• **WHAT YOU HAVE TO DO**
From the data below, copy out every line in which the word "Rendered" occurs.

• **PROVIDED DATA**
Segment Open

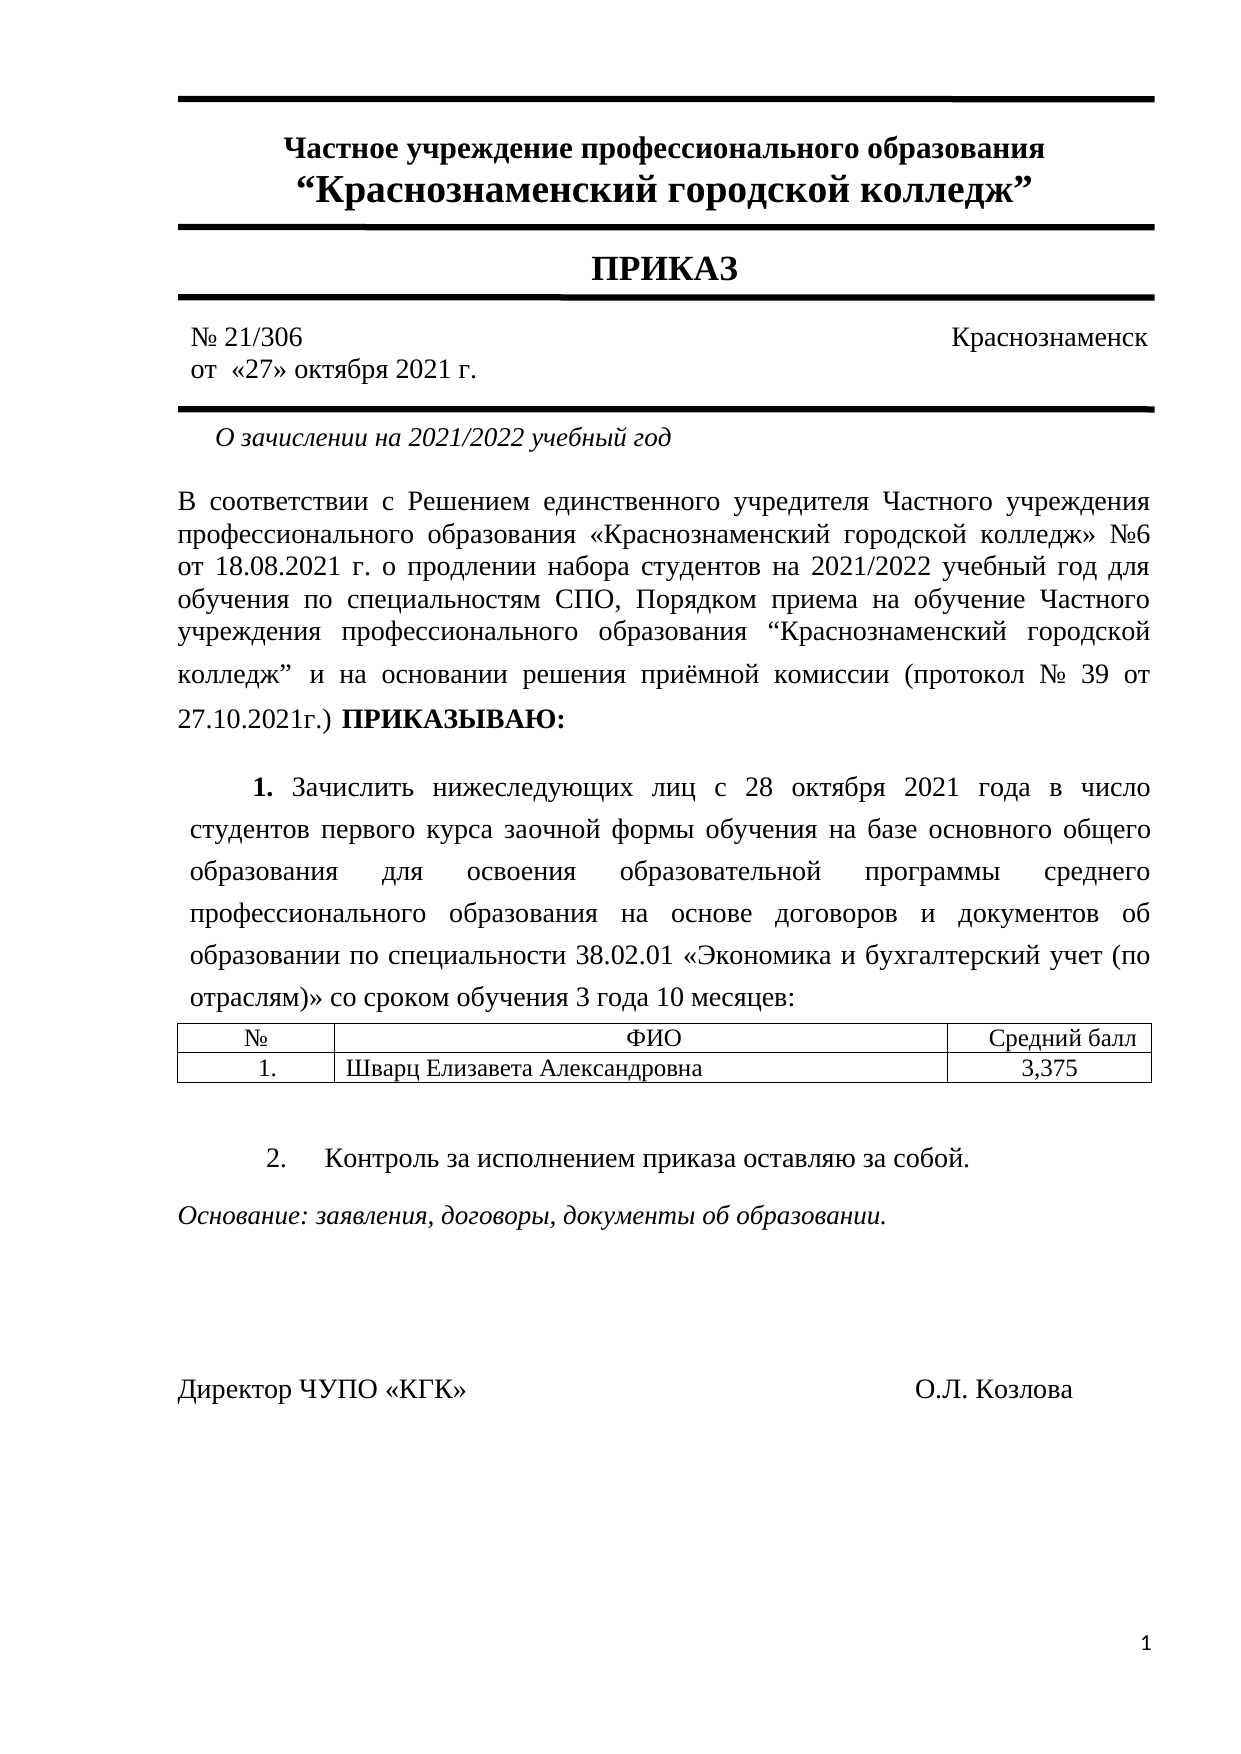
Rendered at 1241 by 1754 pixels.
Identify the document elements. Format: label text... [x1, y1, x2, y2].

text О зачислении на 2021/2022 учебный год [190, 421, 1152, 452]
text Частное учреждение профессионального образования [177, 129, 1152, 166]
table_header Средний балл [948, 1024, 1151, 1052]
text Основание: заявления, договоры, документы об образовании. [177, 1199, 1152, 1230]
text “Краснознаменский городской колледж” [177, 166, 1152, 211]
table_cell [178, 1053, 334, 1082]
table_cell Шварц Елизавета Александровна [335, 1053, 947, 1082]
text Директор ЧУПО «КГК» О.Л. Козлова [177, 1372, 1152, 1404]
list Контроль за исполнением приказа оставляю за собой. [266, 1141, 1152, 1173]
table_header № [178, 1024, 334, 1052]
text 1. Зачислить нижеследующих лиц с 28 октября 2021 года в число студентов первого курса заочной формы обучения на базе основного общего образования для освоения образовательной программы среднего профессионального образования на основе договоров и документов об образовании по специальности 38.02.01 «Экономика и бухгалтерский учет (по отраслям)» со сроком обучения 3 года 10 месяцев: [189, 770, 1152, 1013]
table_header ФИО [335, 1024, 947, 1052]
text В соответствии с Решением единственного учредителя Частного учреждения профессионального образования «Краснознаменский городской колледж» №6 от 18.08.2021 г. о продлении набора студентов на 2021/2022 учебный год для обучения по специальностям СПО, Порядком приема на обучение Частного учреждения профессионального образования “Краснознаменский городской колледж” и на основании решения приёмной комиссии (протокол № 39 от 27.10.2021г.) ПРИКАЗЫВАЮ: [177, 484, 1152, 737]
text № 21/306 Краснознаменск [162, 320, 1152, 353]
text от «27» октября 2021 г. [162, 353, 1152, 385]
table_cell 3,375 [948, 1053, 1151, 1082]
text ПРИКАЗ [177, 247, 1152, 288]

Segment Closed
Segment Open

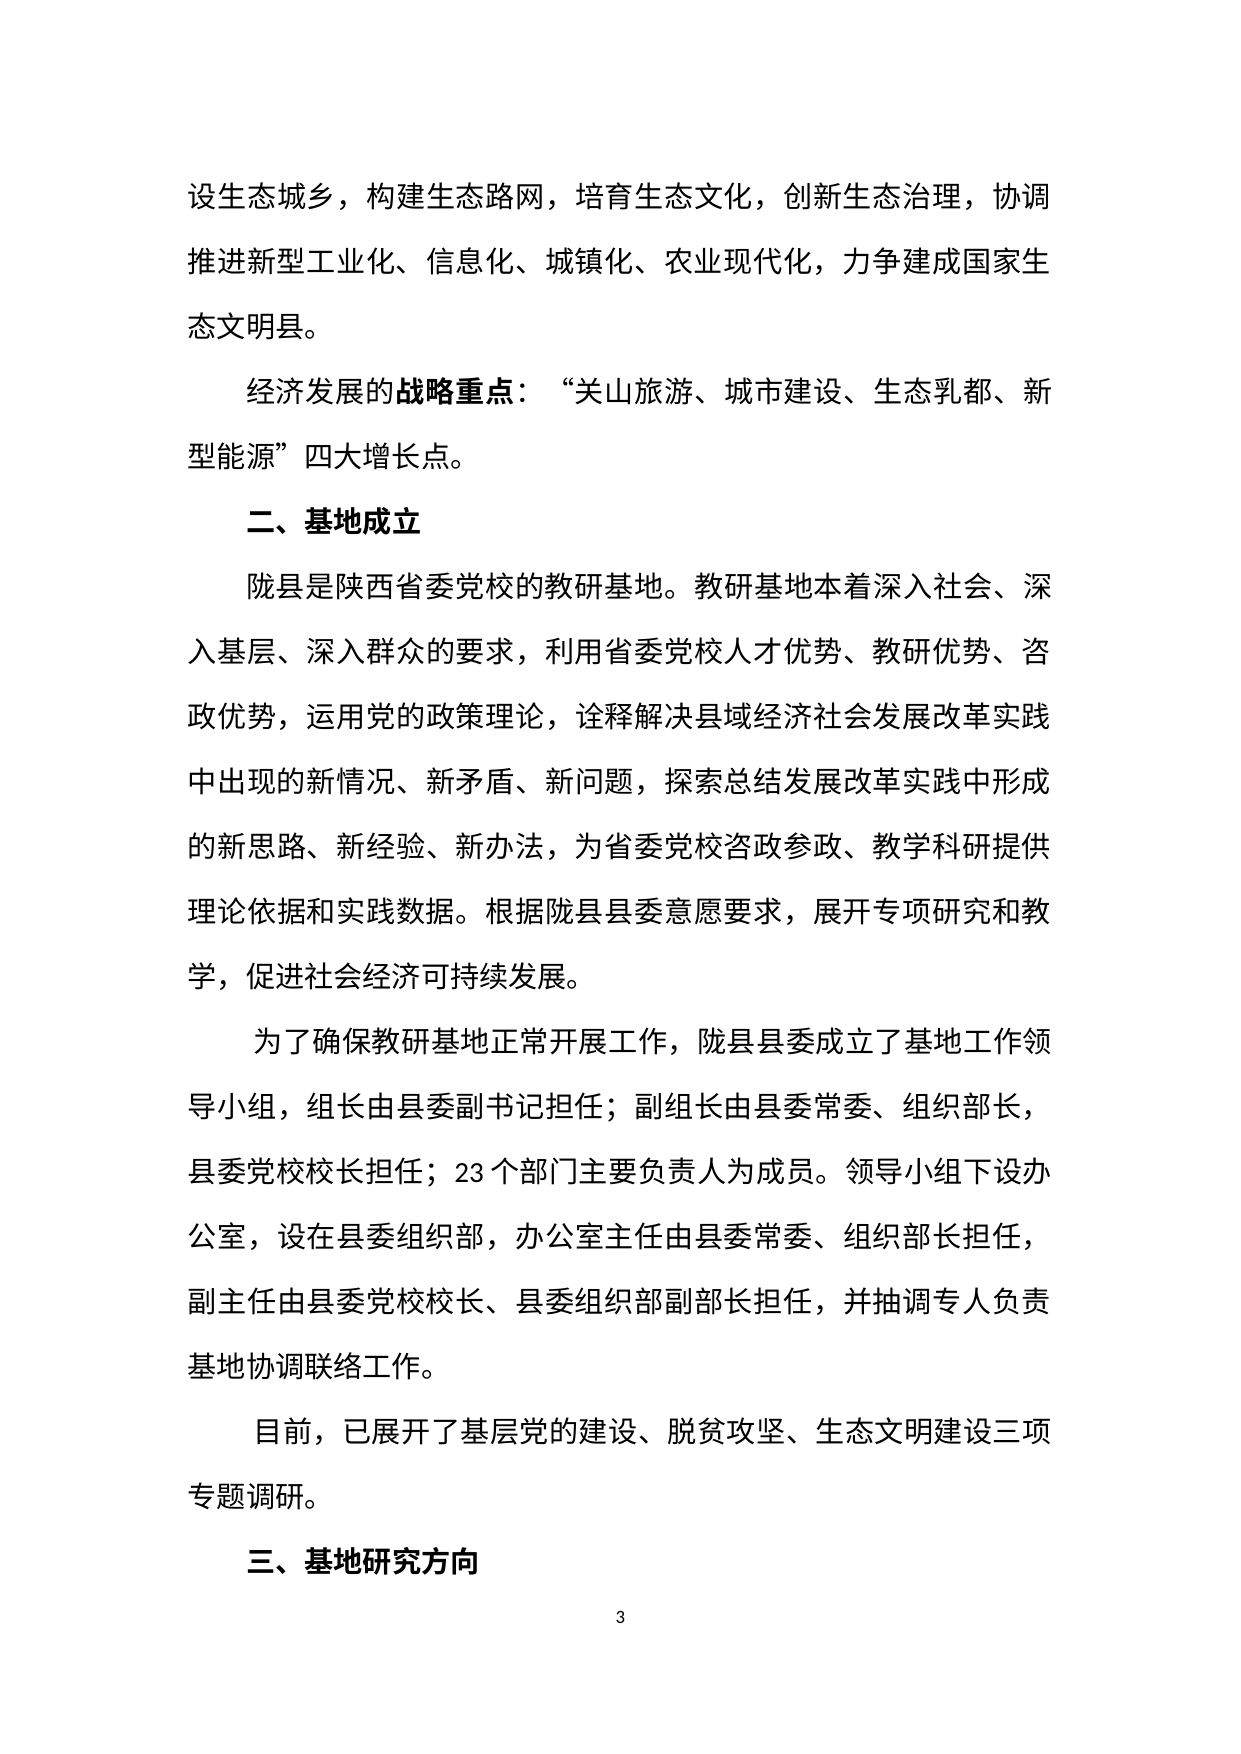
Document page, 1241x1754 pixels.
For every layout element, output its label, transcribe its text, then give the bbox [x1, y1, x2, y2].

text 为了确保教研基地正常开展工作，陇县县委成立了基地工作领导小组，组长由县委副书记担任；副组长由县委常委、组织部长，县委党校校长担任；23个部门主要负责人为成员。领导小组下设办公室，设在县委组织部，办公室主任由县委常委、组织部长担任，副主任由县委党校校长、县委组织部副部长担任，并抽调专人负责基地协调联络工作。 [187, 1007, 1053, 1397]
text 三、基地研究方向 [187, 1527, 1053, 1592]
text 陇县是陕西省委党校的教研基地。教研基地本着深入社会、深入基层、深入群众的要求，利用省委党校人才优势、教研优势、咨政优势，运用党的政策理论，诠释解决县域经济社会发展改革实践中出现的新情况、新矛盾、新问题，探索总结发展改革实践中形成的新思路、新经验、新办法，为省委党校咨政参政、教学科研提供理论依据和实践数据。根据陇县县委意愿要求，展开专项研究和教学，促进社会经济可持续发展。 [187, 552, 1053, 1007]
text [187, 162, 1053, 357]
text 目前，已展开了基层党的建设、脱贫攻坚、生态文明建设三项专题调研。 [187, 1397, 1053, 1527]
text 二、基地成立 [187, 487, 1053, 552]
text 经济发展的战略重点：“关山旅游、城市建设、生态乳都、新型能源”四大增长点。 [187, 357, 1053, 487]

Segment Closed
Segment Open

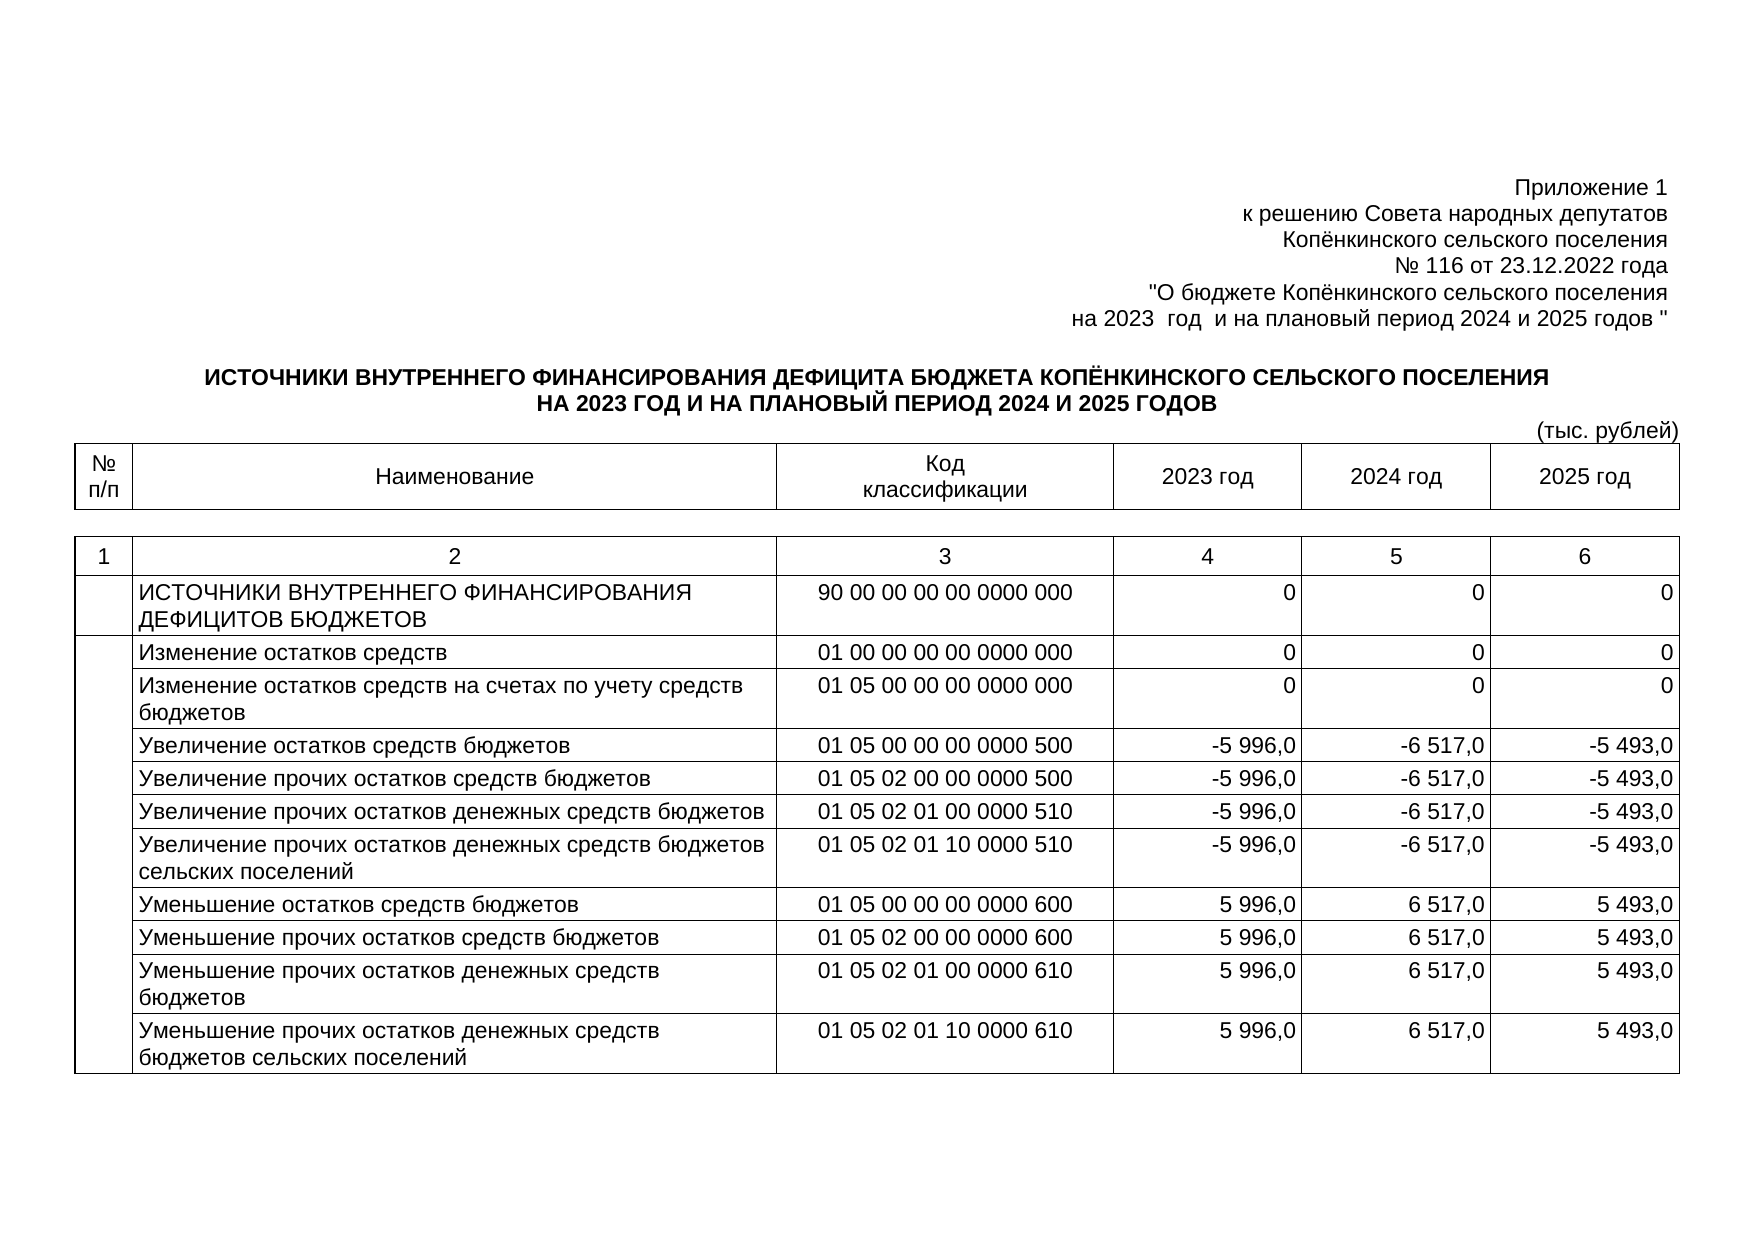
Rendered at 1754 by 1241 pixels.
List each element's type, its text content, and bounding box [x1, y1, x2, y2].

Segment Closed

• **ANSWER TO THIS EXERCISE**
Rendered at 1241 by 1754 pixels.
Rendered at 1754 by 1241 pixels.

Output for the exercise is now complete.